Stellt der LNG-Tank besondere Anforderungen an den Bau des Schiffes und die zeitliche Planung?
Der LNG-Tank ist nicht wie bei üblichen Kraftstofftanks Teil der Blockbauweise – er wird an anderer Stelle gebaut. Für den Bau der Tanks für das erste Schiff wurde mehr Zeit eingeplant. Es handelt sich um ein weltweites Pilotprojekt, denn der Typ B Tank wird aus Stahl mit einem besonders hohen Mangan-Anteil gefertigt. Deshalb benötigen die Schweißer eine spezielle Ausbildung. 200 Schweißer mussten also erst einmal geschult werden – das erfordert natürlich einen gewissen Vorlauf. Trotzdem konnte der Bau früher beginnen als wir prognostiziert haben.
Es handelt sich bei den neuen Schiffen ja um so genannte Großschiffe. Wie viel größer sind diese im Vergleich zu unseren Schiffen der A18 Klasse?
Mit einer Länge von zirka 400 Metern sind die neuen Schiffe nicht länger als die Schiffe der A18 Klasse, sie sind jedoch breiter. Die Breite der neuen Schiffe beträgt 61,0 Meter im Vergleich zu den 58,6 Metern der A18 Klasse – das ermöglicht es uns, die Schiffe mit 23.660 Containern zu beladen.
Wissen Sie schon, welche Namen die Schiffe tragen werden?
Für die ersten sechs Schiffe haben wir uns bereits auf Namen festgelegt: Singapore Express, Manila Express, Bangkok Express, Mumbai Express, Busan Express und Hanoi Express.
Haben wir neben den 23.500+ TEU Schiffen noch weitere Schiffe bestellt?

- **AUFGABE**:
Welche Namen sind laut Übungstext für die ersten sechs Schiffe bereits festgelegt? Nennen Sie alle. Die Daten braucht man zur Bearbeitung nicht.

- **AUSZUG AUS DATEN**:
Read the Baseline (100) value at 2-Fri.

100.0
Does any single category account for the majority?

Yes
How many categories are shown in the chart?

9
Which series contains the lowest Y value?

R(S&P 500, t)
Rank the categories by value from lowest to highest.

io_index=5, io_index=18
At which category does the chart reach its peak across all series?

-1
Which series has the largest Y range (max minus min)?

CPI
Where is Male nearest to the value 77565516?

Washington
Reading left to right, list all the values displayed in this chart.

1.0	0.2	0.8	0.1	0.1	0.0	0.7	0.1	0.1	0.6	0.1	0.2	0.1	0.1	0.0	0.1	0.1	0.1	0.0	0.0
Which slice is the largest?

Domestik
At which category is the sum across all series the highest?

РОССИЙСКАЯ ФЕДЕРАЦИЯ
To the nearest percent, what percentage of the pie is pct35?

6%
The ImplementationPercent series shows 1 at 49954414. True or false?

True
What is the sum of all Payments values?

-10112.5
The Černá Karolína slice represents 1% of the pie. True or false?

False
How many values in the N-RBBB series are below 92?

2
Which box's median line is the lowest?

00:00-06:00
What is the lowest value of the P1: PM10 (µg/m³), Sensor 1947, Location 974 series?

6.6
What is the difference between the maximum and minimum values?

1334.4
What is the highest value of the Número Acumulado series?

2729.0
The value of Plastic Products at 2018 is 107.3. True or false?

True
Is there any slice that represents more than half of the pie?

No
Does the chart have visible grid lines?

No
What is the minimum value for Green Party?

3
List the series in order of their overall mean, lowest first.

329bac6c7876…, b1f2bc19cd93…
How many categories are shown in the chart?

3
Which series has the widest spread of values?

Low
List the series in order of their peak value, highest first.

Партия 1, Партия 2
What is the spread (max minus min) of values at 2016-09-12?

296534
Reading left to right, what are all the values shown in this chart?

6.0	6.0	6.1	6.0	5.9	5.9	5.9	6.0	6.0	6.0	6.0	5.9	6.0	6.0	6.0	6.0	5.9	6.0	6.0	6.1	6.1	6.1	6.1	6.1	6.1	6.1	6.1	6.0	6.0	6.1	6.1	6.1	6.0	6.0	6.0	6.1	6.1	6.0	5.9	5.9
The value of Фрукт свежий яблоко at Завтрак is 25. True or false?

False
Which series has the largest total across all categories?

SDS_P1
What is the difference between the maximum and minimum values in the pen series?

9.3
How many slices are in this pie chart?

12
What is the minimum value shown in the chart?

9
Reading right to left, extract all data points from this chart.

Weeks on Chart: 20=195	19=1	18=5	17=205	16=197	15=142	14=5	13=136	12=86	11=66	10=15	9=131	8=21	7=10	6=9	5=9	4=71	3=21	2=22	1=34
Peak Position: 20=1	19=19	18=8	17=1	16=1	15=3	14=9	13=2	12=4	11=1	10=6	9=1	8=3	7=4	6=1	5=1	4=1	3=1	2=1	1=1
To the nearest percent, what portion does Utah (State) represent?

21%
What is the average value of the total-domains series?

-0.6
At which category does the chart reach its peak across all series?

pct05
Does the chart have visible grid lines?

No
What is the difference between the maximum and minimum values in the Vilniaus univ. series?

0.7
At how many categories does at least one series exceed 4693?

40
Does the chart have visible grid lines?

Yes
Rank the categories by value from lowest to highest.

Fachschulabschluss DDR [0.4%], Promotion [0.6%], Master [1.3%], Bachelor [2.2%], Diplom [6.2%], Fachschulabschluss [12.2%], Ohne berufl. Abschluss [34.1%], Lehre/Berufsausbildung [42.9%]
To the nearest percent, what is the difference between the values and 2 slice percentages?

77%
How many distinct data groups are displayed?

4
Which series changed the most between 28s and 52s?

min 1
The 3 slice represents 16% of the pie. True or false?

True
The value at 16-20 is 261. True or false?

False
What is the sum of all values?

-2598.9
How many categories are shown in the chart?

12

- **ANTWORT**:
Singapore Express, Manila Express, Bangkok Express, Mumbai Express, Busan Express und Hanoi Express.